Additionally, in tough times, the traditional 30-day billing cycle may not be feasible, especially for customers who are faced with prioritizing which bills to pay each month. In these instances, utility companies may consider reevaluating the billing cycle or providing more flexible options that better coincide with customers’ ability to pay off their debt.
Embrace new technology.
To truly achieve a customer-centric company culture that works towards collections management, utilities must consider adopting technology that will help them streamline their operations while providing excellent customer service. Currently, arrears management in the utilities industry fails 60 percent of the time, on average — a failure rate that will only be made worse by the trend of utilities loosening their credit policies. Utility companies need other options in their toolkit to manage this growing debt crisis.
Utilities have the ability to reverse their arrears management failure rate by leveraging automated solutions that benefit both the needs of the company and the customer. Instead of relying on an inflexible, one size fits all program, the ACI Virtual Collection Agent™ (VCA) is a much smarter way to provide a more personalized, solutions-oriented approach to helping billers manage their debt configurability and performance data, and present the right offer to the right customer every time. VCA also offers real-time billing cycles and information, while always maintaining a next-level customer service experience.

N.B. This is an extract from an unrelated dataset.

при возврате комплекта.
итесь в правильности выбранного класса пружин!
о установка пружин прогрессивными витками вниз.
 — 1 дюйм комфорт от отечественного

Offering self-service tailored programs that are flexible enough for your diverse customer base is crucial.
The pandemic has been a catalyst for changes in many industries in order to adapt to customers’ needs — and utilities is no exception. With the more than $40 billion owed, utility companies can hope to collect these payments by showing a clear understanding and sympathy of customers’ unique situations (and in doing so, creating a more customer-centric culture), as well as implementing new technologies that help do the job.